I was born a few years after the last Apollo mission landed on Earth on the way back from the Moon, so I never had a chance to experience the thrill of watching humans setting foot on another world. Growing up, I was always fascinated by the American and the Soviet space programs, reading all the books, watching all the films, and glueing all the plastic model kits together.
In my work I have been using photogrammetry for a while now, which is a fascinating tool by itself. Besides being practical and speeding up workflows, it also enables ideas to be born that otherwise would not be feasible, or would be outright impossible.
I found this incredible resource, called Project Apollo Archive, a couple of years ago, which is a NASA collection of some of the scans from the Apollo missions. Recently I started to run these through photogrammetry software not expecting too much, but by experimenting a bit, I have managed to create a few interesting little bits out of those brilliant images.
Some of them exist just as point clouds, some of them have been meshed and textured. I spent a little time making a 3D printable model of the famous lunar footprint, which you can download and print. If you position your light source the right way, (fairly low, about 10-12 degrees and roughly from the south east) you can pretty much reconstruct the iconic photograph yourself.

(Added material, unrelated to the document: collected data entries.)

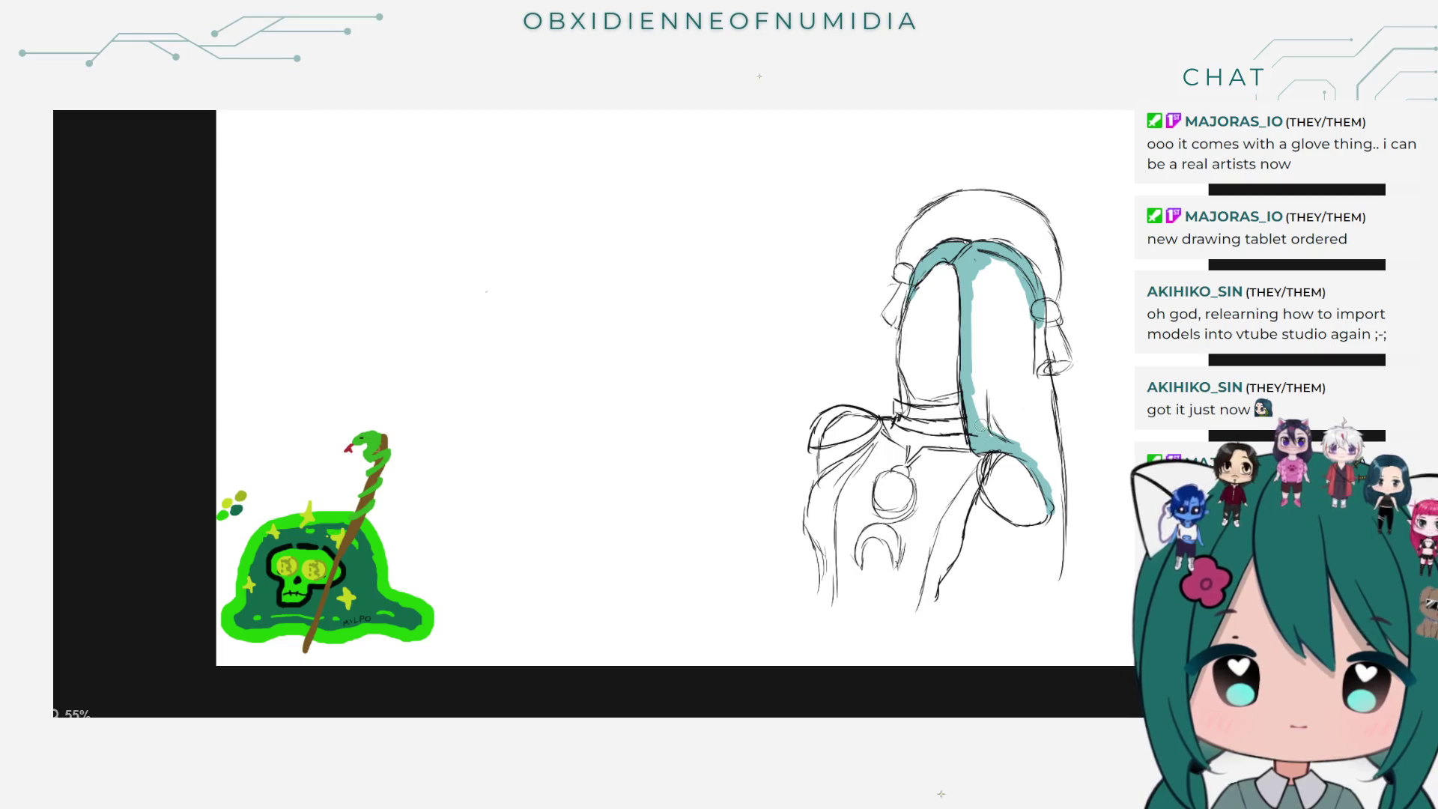
Step: Fill the remaining white gaps and right edge solid teal, extending the hair tip to the bottom
mouse_move(977, 393)
left_mouse_down()
mouse_move(973, 344)
mouse_move(974, 389)
left_mouse_up()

What started out as an experiment to see if I could find enough information for photogrammetry in these analogue photographs, scanned a long time ago and compressed into JPGs, evolved into a surprisingly profound experience. Some of it those images were created without the astronauts being able to see what they are actually capturing, some of them were shot through panes of glass, and some of them are blurry, so it is really incredible in a way that there is a lot of them that could be processed this way. Some of those were shot as stereo pairs, and some of those small steps one the Moon enabled the algorithms to make sense of them in 3d space.
I have always admired the beauty of those 70-millimetre Hasselblad images but what I found particularly fascinating is when the computer creates these three-dimensional representations it really brings it home how it could have felt for Armstrong and Aldrin, or any of those men to be on the Moon. By the time the computer finished its calculations, those zeroes and ones became a part of something much bigger, suddenly elevating those images into a more tangible story.
I find it fascinating how flat images suddenly leap into the third dimension and you can view the craters and boulders, the famous moon rocks, and even the Moon itself that the astronauts left behind, as three-dimensional objects. Suddenly camera positions are visible and understandable, so you see where the command module or the astronauts themselves were in relation to the surface of the Moon when those images were captured.
This is not a scientific experiment, and it is neither complete nor perfect, but as a fun little project it certainly helped me, - and hopefully some of you out there - to understand the achievements of brave men and women behind the Apollo program a little better.